Complaints, when they were made took too long to be addressed or even acknowledged, the report said. Staff often felt unable to share concerns about the pressure they were under with senior managers.

Many of the 14 hospitals also suffered from being in “isolated” parts of the country, where it was hard to attract talented managers and senior medical staff, and care practice remained “behind the curve”.

“There is a sense that some of these trusts which are quite small or operating over several sites are operating in clinical isolation,” Sir Bruce said.

“Some of this is geographical isolation – and this leads to difficulties recruiting. They are not seen as centres of clinical excellence where aspiring doctors and nurses want to work.”

He added that too often the concerns of junior doctors were ignored.

“We have 50,000 junior doctors in the NHS who I don’t believe are sufficiently plugged into quality improvement programmes,” he said.

“I don’t think organisations listen to them as much as they should. We need to rectify that. What other industry would relegate people between the ages of 20 to their late 30s to simply being the worker bees?”

Mr Hunt said that “swift and tough” action would be taken to improve the hospitals. Eleven out of the 14 trusts have been placed under special measures and will be closely monitored by regulators. All 14 trusts will be subject to further inspections by the new Chief Inspector of Hospitals, Sir Mike Richards, who begins work on Wednesday.

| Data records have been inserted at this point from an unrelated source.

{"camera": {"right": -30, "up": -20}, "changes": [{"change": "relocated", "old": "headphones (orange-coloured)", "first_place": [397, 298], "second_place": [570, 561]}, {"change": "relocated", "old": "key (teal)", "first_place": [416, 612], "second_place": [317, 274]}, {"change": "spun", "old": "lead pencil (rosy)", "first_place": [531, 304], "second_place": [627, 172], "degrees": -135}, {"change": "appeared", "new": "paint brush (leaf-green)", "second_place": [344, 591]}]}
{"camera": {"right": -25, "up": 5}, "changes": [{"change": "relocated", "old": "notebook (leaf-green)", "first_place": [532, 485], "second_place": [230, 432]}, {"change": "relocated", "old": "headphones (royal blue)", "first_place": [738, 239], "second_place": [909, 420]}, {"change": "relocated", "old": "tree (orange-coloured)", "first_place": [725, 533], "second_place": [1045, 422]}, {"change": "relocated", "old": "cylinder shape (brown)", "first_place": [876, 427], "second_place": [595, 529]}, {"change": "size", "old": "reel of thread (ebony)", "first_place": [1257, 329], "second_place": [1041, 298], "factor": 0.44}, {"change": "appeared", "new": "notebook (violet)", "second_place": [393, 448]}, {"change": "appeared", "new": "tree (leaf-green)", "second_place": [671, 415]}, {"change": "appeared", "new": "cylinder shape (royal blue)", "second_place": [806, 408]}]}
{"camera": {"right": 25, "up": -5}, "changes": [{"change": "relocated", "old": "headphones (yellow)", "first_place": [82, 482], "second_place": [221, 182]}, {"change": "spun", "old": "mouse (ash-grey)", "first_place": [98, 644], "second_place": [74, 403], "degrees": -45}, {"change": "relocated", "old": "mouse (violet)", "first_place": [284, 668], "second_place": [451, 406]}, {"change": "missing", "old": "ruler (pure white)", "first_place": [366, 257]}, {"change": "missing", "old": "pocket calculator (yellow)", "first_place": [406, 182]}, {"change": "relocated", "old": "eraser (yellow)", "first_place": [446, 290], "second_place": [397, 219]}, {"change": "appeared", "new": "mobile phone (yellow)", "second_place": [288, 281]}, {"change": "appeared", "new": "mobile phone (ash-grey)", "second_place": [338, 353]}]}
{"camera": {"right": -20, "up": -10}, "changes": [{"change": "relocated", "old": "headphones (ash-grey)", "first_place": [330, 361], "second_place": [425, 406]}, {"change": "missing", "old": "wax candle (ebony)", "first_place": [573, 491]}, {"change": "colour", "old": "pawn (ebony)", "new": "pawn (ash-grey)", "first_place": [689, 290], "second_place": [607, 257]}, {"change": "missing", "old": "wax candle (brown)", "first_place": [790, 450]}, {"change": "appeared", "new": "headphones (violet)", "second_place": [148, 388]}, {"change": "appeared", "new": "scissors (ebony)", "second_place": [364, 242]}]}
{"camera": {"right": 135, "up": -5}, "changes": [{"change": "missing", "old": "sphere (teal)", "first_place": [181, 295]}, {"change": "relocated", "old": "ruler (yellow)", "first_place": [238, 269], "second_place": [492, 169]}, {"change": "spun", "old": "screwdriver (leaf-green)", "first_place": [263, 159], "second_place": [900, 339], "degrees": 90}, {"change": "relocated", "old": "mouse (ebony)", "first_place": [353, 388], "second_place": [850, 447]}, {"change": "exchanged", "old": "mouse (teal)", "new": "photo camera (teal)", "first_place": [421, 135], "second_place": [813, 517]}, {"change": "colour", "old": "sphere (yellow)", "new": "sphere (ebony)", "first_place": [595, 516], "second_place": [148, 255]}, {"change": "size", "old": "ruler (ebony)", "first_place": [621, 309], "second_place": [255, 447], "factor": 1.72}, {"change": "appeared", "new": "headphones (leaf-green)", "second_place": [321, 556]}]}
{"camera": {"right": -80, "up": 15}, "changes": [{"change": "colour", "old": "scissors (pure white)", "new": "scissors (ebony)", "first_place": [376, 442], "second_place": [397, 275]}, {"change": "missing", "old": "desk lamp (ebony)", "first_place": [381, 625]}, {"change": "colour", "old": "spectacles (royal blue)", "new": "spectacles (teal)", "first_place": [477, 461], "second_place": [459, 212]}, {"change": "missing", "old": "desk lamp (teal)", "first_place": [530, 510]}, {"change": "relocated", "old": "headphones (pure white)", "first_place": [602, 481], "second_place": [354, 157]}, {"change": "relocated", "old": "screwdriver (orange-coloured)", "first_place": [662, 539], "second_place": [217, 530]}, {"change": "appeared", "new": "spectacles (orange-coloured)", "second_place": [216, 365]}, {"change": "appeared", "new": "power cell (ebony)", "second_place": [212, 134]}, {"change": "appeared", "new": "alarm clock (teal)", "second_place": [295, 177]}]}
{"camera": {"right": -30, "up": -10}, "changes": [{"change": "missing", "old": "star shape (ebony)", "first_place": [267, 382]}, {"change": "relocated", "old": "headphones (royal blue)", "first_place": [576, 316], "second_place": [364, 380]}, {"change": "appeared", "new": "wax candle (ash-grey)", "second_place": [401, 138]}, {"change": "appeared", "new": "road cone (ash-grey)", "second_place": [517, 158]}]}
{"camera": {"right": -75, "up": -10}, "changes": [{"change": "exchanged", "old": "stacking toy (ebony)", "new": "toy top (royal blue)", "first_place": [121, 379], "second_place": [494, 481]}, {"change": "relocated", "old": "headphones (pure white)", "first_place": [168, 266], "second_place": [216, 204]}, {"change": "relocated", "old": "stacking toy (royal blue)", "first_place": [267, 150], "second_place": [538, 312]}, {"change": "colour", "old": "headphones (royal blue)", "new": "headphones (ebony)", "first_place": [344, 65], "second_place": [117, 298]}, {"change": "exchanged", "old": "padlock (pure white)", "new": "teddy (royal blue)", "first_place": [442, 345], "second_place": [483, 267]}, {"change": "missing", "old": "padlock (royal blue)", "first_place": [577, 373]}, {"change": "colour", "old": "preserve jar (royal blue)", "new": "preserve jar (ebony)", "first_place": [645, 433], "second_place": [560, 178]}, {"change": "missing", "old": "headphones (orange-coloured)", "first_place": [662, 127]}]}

But Professor Nick Black, a member of the review’s national advisory group, told the BBC that the 14 hospitals investigated were not necessarily the 14 worst in the country and that other trusts could have similar or worse problems.

“I think there are trusts out there that might be just as deserving of special measures and special review that might be just as deserving as those that were in the review,” he said.

The Royal College of Nursing (RCN) backed up the report’s findings.

“There is an undeniable link between nurse staffing levels and patient mortality and we can’t keep failing to address this issue,” said Dr Peter Carter, RCN chief executive. “…of course where there are examples of individuals delivering poor care these must be challenged and people must be held to account, but today’s review paints a picture of endemic poor leadership.”

Sir Bruce Keogh’s report sets out eight “ambitions” for the wider NHS in light of findings at 14 of the worst-performing trusts for mortality rates

  1. Reduce avoidable deaths with early warning systems for deteriorating patients and introduce more accurate statistical measurement of mortality rates.
  2. Expertise and data on how to deliver high quality care to be more effectively shared between NHS trusts.
  3. Patients, carers and the public should be more involved, and should be able to give real-time feedback.
  4. Patients should have more confidence in the regulator the Care Quality Commission, with wider participation of patients, nurses, and junior doctors on review teams.
  5. Hospitals in remote areas should not be left isolated, with staff from better-performing hospitals used to train and inspect others.
  6. Nurse staffing levels and mix of skills should be appropriate to the patients being cared for on any given ward.
  7. Medical directors should “tap into the latent energy of junior doctors” and include them in review panels.
  8. NHS employers should make efforts to ensure staff are “happy and engaged”.